Exercise: Set down every one of the entries below word for word, but leave the pictures out.

Dataset excerpts:

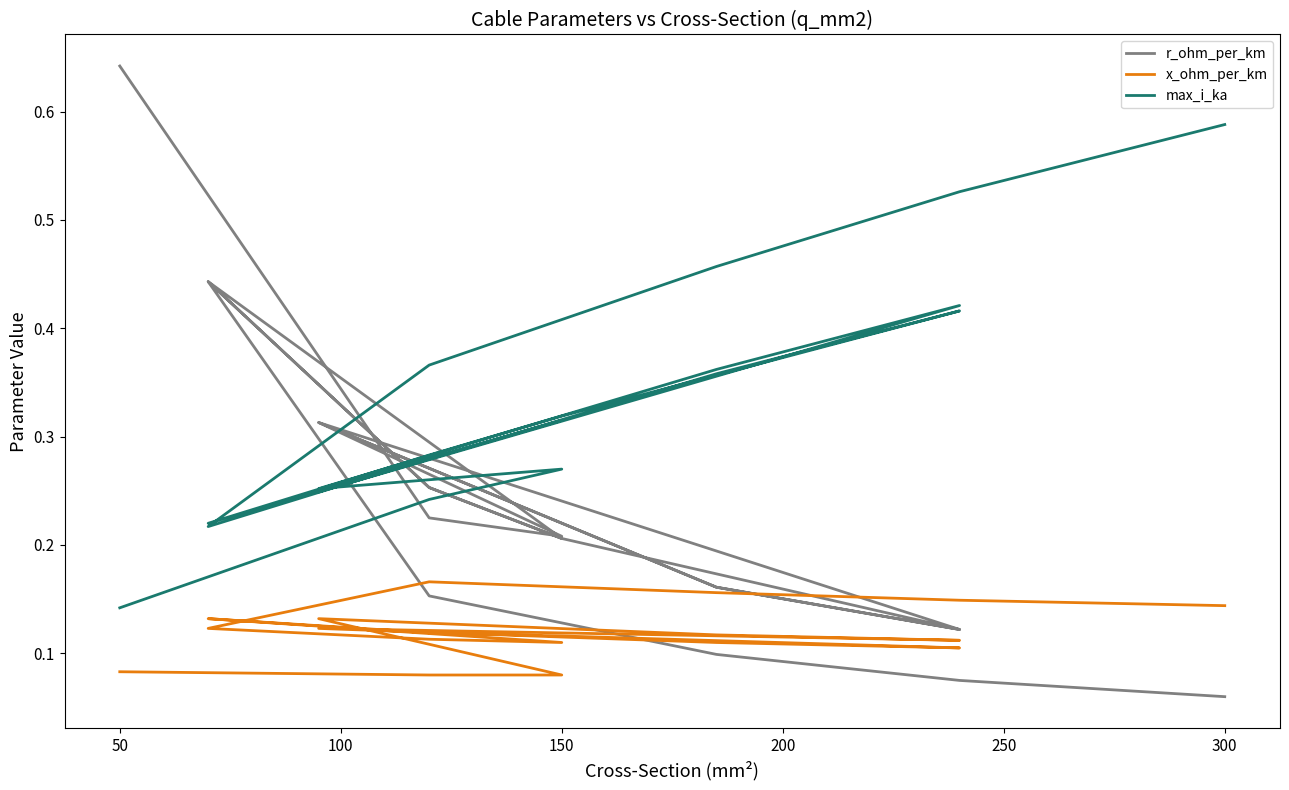

The x_ohm_per_km series shows 0.1 at 150. True or false?

False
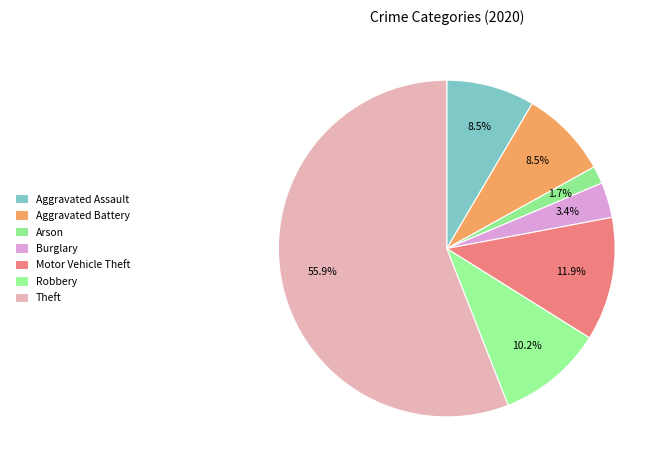

What percentage is the Aggravated Battery slice, to the nearest percent?

8%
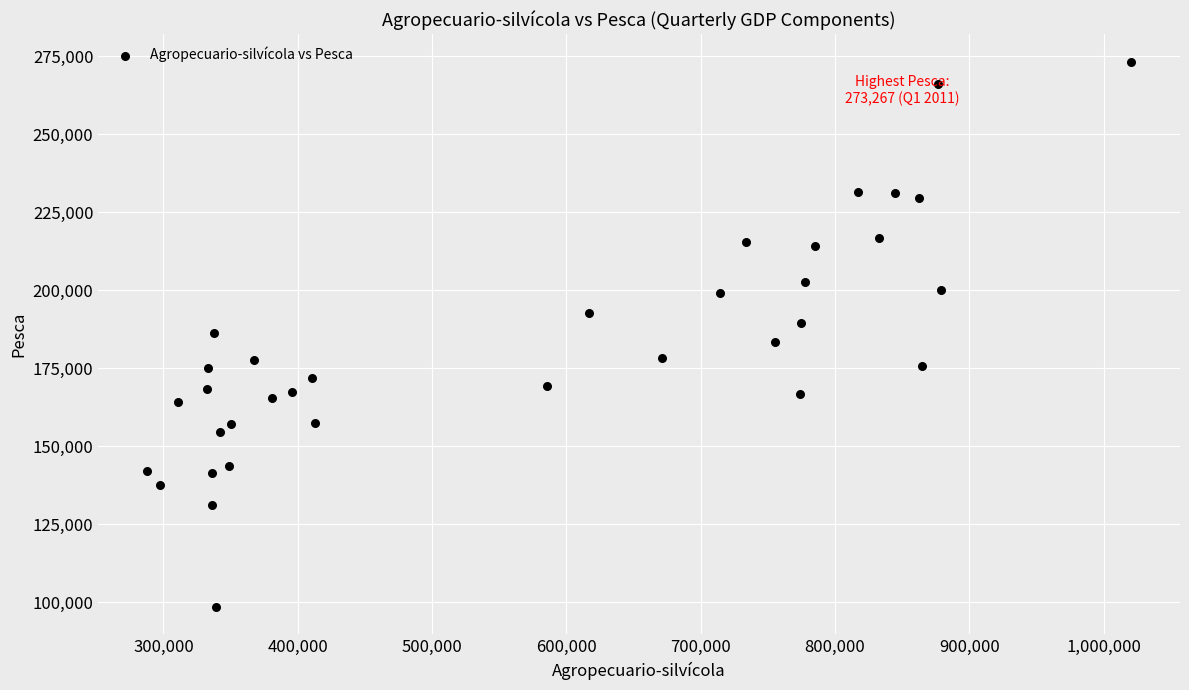

What is the range of Y values (max minus min)?

174758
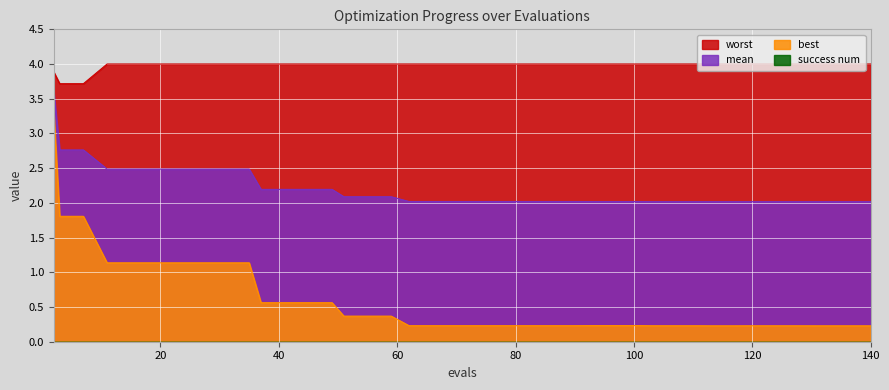

What is the maximum value shown in the chart?

4.0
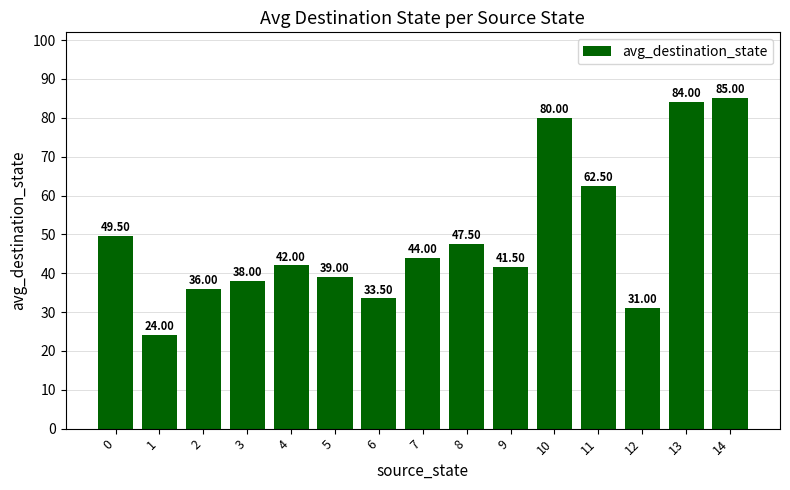

What is the value of the 9th bar from the left?

47.5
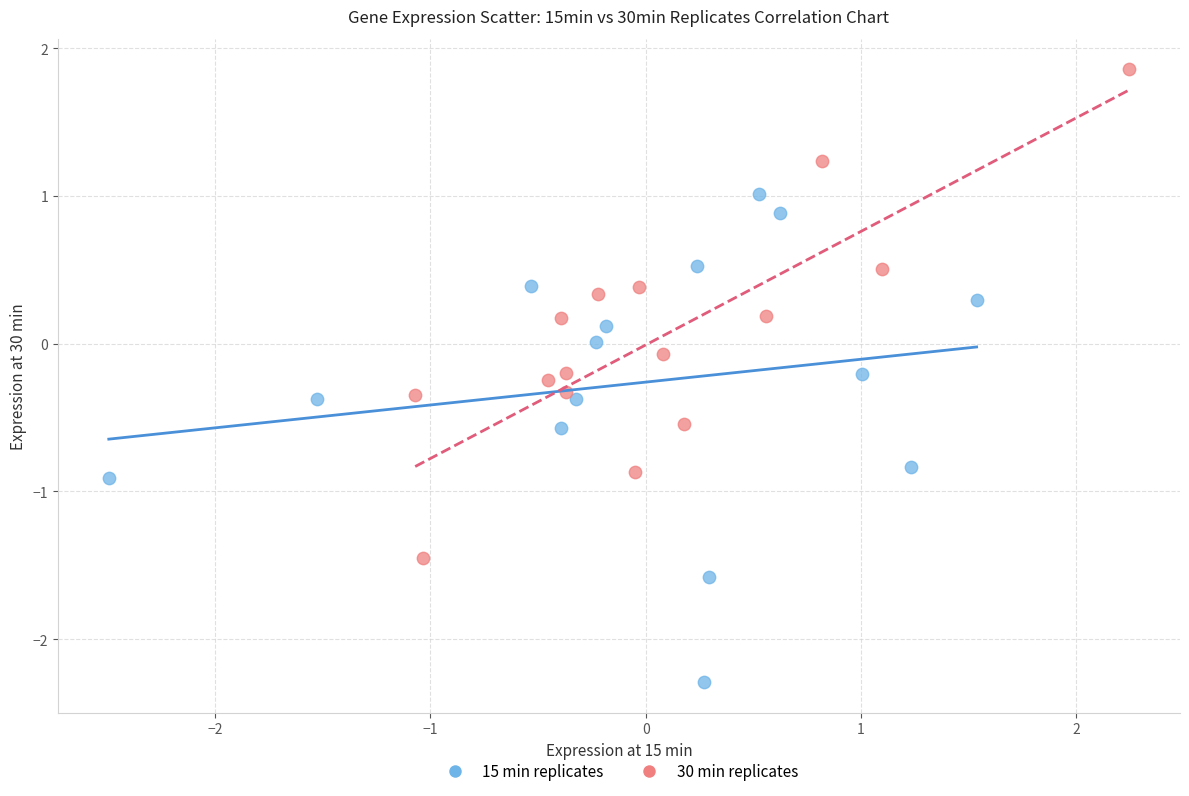

Which series contains the lowest Y value?

15 min replicates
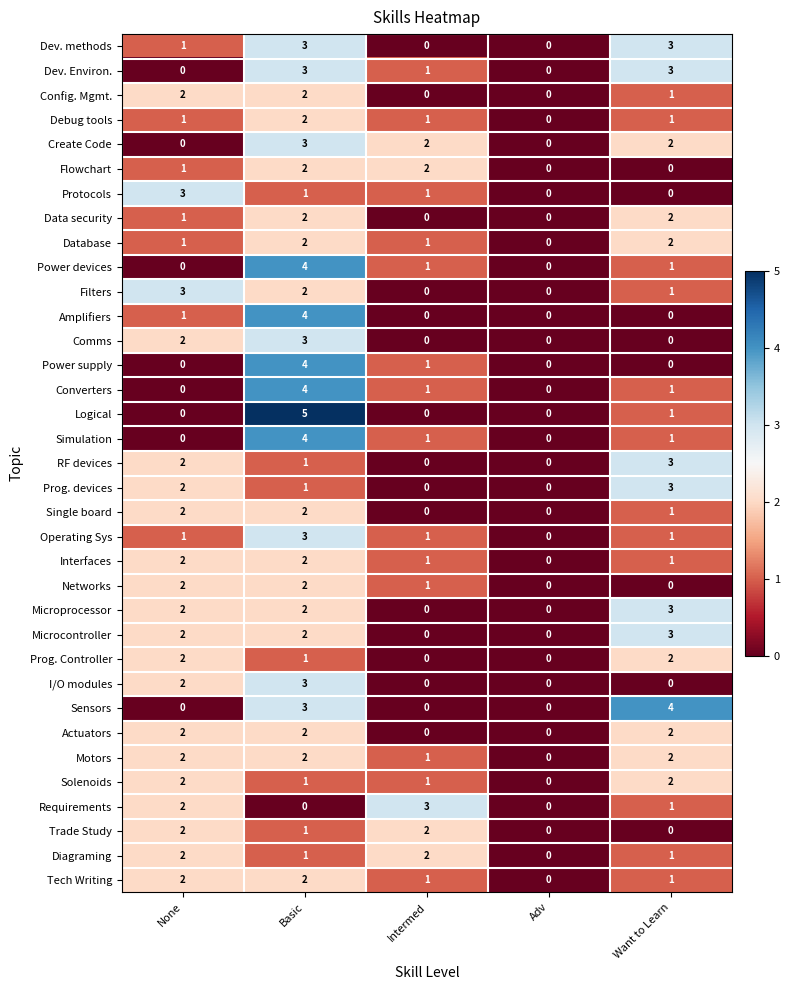

What is the spread (max minus min) of values at Want to Learn?

4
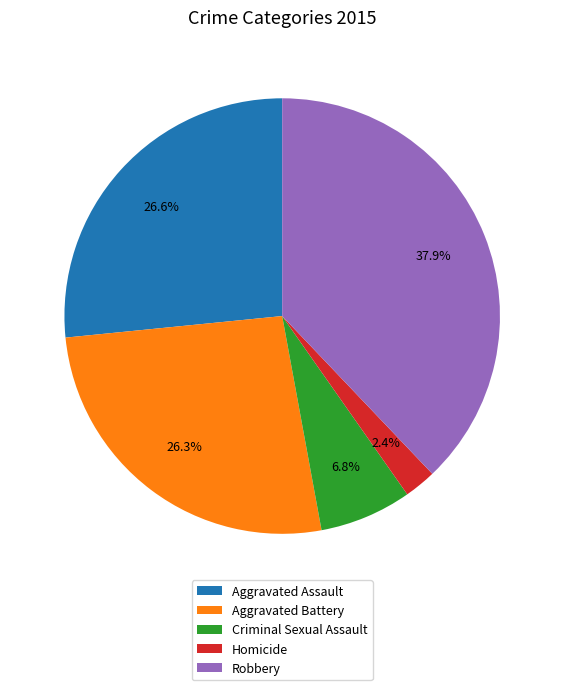

Combined, what portion of the pie is Robbery and Aggravated Battery?

64.2%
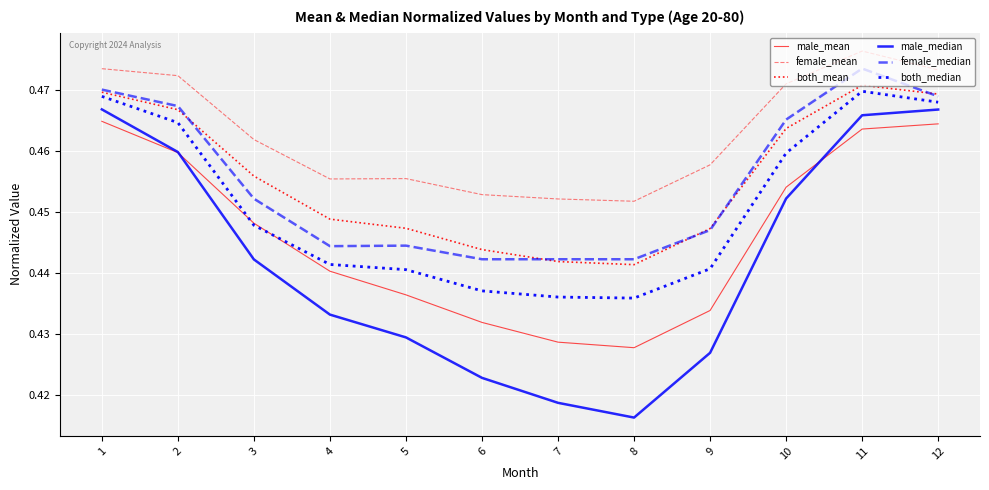

Which series changed the most between 7 and 12?

male_median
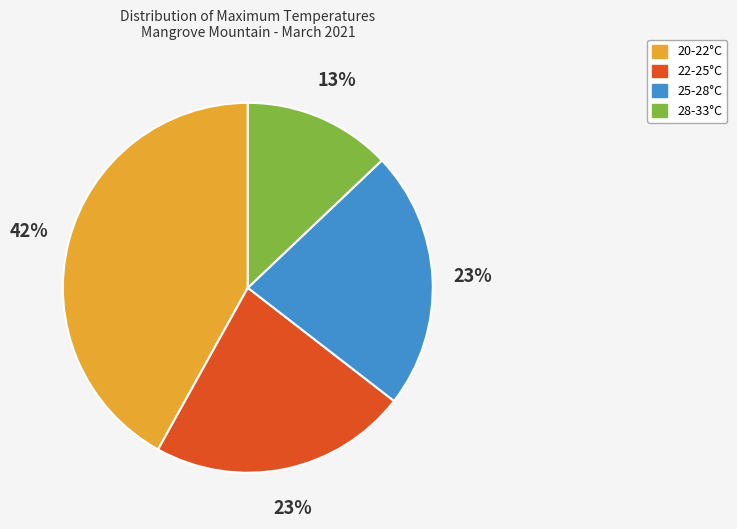

To the nearest percent, what percentage of the pie is 22-25°C?

23%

Exercise answer:
The x_ohm_per_km series shows 0.1 at 150. True or false?

False

What percentage is the Aggravated Battery slice, to the nearest percent?

8%

What is the range of Y values (max minus min)?

174758

What is the maximum value shown in the chart?

4.0

What is the value of the 9th bar from the left?

47.5

Which series contains the lowest Y value?

15 min replicates

What is the spread (max minus min) of values at Want to Learn?

4

Combined, what portion of the pie is Robbery and Aggravated Battery?

64.2%

Which series changed the most between 7 and 12?

male_median

To the nearest percent, what percentage of the pie is 22-25°C?

23%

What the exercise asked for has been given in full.